Only one in six lawyers believe that remote hearings are suitable for vulnerable defendants, according to a new report by the solicitors’ professional group. In a new report, the Law Society is arguing that the government’s emergency measures introduced in the Coronavirus Act in March disproportionately impact on the vulnerable ahead of the government’s six month review of the legislation.
The group is making a number of recommendations ahead of the renewal of emergency measures, including deciding on a case-by-case basis whether to postpone hearings where the potential harm of having a remote hearing outweighs the urgency of the issue. They also call for publication of the factors used to decide whether a hearing should be permitted to go ahead remotely. According to the Society, 84% of solicitors said that remote hearings were not appropriate for vulnerable clients to be adequately served.

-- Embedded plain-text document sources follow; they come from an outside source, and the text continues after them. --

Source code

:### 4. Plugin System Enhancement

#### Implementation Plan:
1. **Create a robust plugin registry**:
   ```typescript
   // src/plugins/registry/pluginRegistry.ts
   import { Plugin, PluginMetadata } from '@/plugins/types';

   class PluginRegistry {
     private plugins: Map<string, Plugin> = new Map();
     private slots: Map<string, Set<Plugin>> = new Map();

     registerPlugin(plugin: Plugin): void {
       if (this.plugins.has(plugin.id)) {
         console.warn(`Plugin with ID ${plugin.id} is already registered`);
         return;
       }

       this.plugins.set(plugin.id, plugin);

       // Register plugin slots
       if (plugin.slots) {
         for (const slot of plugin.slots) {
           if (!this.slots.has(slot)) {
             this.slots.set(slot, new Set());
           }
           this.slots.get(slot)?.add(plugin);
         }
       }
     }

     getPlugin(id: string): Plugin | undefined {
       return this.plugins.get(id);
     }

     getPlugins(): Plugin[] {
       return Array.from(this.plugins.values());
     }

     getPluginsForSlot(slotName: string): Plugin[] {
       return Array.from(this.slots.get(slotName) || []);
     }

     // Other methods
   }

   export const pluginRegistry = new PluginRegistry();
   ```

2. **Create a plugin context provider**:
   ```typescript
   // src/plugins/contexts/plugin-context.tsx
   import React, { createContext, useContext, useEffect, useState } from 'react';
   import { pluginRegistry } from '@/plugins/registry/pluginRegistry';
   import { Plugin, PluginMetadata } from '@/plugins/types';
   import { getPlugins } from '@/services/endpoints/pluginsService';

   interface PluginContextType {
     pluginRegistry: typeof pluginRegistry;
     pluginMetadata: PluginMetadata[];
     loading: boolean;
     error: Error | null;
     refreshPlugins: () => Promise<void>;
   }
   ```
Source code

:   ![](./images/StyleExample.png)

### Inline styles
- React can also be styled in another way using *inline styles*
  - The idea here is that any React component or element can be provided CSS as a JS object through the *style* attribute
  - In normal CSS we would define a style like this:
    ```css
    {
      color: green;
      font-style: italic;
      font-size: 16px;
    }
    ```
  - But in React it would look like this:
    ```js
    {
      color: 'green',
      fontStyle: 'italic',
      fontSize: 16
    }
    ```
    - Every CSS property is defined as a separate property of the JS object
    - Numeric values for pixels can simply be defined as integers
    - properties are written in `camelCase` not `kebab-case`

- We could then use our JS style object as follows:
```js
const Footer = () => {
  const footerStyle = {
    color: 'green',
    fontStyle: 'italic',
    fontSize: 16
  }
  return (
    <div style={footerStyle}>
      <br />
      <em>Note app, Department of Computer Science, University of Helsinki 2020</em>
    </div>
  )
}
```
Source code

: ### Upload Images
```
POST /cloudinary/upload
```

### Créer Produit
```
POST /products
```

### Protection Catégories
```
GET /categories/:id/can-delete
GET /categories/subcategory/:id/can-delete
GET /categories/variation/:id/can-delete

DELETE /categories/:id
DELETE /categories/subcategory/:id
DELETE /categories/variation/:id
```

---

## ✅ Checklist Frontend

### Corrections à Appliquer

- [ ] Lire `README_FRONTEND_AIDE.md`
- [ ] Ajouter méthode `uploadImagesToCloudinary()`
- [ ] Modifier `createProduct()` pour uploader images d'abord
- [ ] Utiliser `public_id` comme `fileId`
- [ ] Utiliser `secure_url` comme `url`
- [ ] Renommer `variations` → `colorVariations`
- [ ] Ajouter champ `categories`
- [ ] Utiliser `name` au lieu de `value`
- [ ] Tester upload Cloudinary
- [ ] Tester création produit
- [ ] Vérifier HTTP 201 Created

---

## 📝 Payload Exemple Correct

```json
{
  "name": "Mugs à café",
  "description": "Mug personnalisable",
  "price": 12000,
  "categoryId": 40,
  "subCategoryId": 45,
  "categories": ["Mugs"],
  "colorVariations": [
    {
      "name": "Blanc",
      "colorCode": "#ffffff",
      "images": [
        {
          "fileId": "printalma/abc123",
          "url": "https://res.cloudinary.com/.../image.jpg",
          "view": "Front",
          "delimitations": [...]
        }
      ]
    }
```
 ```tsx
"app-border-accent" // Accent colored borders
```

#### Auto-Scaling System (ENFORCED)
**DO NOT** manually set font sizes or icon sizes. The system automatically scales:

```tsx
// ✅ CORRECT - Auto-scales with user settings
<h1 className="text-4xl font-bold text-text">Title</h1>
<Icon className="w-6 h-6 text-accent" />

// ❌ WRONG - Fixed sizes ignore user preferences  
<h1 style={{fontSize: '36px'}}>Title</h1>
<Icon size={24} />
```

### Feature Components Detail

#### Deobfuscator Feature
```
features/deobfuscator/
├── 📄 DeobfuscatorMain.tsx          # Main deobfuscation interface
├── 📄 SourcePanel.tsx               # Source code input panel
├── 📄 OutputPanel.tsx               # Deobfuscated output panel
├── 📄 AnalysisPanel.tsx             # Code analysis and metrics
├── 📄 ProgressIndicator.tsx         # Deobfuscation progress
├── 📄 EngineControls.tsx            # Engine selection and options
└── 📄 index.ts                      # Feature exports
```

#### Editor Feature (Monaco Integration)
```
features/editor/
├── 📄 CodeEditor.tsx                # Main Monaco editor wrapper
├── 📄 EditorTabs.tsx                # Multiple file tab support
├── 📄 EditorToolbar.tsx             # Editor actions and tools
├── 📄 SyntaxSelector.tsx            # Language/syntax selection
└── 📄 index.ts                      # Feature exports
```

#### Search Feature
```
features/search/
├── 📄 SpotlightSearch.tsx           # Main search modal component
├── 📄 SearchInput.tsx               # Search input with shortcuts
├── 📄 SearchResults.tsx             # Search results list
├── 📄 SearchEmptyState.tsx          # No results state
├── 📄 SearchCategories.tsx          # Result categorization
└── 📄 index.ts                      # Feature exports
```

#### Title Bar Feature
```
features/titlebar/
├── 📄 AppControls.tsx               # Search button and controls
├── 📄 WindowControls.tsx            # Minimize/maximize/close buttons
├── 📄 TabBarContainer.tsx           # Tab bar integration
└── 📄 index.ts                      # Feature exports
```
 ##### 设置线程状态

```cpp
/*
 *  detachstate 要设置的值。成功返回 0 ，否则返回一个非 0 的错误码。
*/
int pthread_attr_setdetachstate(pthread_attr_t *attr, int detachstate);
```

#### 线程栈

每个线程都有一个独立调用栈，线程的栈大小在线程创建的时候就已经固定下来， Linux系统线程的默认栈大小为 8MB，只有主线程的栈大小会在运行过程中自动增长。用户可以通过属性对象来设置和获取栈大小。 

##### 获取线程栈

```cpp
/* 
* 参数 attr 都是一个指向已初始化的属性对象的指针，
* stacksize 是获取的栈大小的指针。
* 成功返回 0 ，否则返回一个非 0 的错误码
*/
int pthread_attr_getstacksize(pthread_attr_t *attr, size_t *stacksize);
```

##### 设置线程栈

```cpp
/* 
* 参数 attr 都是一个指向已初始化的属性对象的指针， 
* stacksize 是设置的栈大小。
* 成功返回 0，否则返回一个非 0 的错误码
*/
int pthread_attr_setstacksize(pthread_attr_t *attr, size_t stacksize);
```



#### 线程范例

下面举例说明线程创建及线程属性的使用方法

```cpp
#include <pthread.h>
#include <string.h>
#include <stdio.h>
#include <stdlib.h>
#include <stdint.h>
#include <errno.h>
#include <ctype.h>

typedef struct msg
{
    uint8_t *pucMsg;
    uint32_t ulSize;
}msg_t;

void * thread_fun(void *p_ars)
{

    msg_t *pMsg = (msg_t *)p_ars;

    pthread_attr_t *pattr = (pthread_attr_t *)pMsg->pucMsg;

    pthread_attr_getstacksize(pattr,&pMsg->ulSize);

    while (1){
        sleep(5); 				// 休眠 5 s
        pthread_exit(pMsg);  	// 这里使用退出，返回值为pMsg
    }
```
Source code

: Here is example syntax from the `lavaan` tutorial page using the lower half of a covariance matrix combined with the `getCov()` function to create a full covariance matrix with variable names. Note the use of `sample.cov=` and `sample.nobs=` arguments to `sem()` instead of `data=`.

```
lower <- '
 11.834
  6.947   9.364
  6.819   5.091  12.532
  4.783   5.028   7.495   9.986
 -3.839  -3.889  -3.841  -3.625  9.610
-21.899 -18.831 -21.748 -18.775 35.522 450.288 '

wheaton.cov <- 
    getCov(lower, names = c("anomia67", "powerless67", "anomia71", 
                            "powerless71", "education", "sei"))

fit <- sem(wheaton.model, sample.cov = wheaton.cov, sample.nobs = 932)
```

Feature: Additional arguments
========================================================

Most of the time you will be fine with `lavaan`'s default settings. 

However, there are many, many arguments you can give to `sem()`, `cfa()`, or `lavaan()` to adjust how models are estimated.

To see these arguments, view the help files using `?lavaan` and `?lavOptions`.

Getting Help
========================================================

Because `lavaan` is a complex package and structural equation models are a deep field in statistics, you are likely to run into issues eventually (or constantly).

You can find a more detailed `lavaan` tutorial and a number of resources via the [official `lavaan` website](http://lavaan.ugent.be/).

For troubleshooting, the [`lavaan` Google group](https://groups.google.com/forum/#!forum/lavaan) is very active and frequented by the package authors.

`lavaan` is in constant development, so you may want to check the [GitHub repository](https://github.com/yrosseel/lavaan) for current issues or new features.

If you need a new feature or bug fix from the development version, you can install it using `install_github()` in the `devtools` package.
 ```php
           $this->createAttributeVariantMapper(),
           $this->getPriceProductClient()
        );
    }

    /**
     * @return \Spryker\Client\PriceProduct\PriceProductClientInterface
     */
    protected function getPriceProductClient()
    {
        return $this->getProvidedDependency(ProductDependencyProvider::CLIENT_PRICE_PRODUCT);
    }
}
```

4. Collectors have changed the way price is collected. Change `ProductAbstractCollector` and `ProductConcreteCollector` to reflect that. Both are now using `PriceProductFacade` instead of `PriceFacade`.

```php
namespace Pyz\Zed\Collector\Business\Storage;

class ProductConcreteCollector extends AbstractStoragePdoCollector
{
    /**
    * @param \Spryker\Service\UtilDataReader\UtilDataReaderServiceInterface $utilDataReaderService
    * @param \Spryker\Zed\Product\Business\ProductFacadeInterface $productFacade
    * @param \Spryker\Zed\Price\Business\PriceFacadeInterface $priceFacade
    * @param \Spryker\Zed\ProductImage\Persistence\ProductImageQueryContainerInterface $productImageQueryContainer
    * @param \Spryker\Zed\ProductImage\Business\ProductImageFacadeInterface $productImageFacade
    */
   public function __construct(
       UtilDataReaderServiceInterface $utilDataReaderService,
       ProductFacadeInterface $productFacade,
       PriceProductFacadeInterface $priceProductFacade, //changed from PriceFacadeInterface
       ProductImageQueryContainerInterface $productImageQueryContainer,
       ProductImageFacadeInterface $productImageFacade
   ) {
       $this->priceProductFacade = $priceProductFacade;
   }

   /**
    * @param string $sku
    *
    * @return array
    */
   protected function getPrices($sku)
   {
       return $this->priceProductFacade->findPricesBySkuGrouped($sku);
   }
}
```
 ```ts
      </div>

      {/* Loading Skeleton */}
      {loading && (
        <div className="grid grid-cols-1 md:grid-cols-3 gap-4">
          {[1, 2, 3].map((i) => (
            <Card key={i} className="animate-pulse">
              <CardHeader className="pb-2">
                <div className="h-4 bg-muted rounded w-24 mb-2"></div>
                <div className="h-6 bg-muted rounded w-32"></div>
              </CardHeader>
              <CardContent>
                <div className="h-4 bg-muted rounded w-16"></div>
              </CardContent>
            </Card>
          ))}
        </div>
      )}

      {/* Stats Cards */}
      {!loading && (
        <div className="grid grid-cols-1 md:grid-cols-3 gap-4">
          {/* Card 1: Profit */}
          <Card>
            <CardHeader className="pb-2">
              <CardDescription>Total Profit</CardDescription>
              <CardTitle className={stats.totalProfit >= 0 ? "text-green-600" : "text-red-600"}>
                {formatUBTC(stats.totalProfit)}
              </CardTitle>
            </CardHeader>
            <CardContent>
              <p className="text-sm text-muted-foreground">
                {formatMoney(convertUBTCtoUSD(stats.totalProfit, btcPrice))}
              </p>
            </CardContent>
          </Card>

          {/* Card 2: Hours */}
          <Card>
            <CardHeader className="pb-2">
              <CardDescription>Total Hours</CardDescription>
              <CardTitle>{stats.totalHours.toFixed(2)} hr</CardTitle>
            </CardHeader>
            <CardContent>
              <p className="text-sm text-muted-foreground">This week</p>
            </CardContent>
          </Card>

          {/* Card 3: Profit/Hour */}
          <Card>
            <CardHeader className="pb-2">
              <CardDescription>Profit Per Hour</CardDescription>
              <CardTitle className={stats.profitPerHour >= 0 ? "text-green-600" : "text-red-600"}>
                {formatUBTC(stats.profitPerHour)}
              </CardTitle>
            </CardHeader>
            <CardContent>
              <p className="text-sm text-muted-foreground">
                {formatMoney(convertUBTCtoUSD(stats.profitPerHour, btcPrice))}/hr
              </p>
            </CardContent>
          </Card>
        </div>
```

‘Emergency measures must be necessary, proportionate and any limitations on access to justice must be for as short a time as possible, balancing the need to contain the virus with ensuring that those who need legal advice or the protection of the court can obtain it,’ said Law Society president Simon Davis. He went on to say ‘we need more and better data, and further monitoring and evaluation of the measures that have been implemented. As we enter a second wave of this pandemic, it is essential that lessons are learned so responses to this ongoing crisis are improved.’
According to the Law Society, court backlogs have increased by 26% in criminal courts and 23% in family courts since the pandemic.
The report highlights how those living in institutionalised settings such as prisons have struggled to get access to adequate legal advice during the pandemic despite these emergency measures. Solicitors have had to wait for eight weeks to speak to their prison clients. ‘Owing to the woeful lack of staffing and lack of investment in technology, there is currently an 8-week plus wait for the first available legal video link… the summary trials are being listed earlier than the first time we can even meet our clients,’ one solicitor said. ‘Telephone appointments are not offered in any London prison except Thameside. Those clients who have credit can call us but the lines are not private and not suitable to take instructions in most cases. This is damaging client/ solicitor relationships. We are being expected to be ready to enter pleas and run trials without having sufficient time to go through papers with clients or take their instructions.’
The solicitors’ group highlighted the problem of mandatory evictions under section 21 of the Housing Act 1988, a speedy way for a landlord to evict a tenant which requires no fault on the part of the tenant. It makes the case for temporary measures ‘providing for some judicial discretion in some evictions that would otherwise be mandatory’.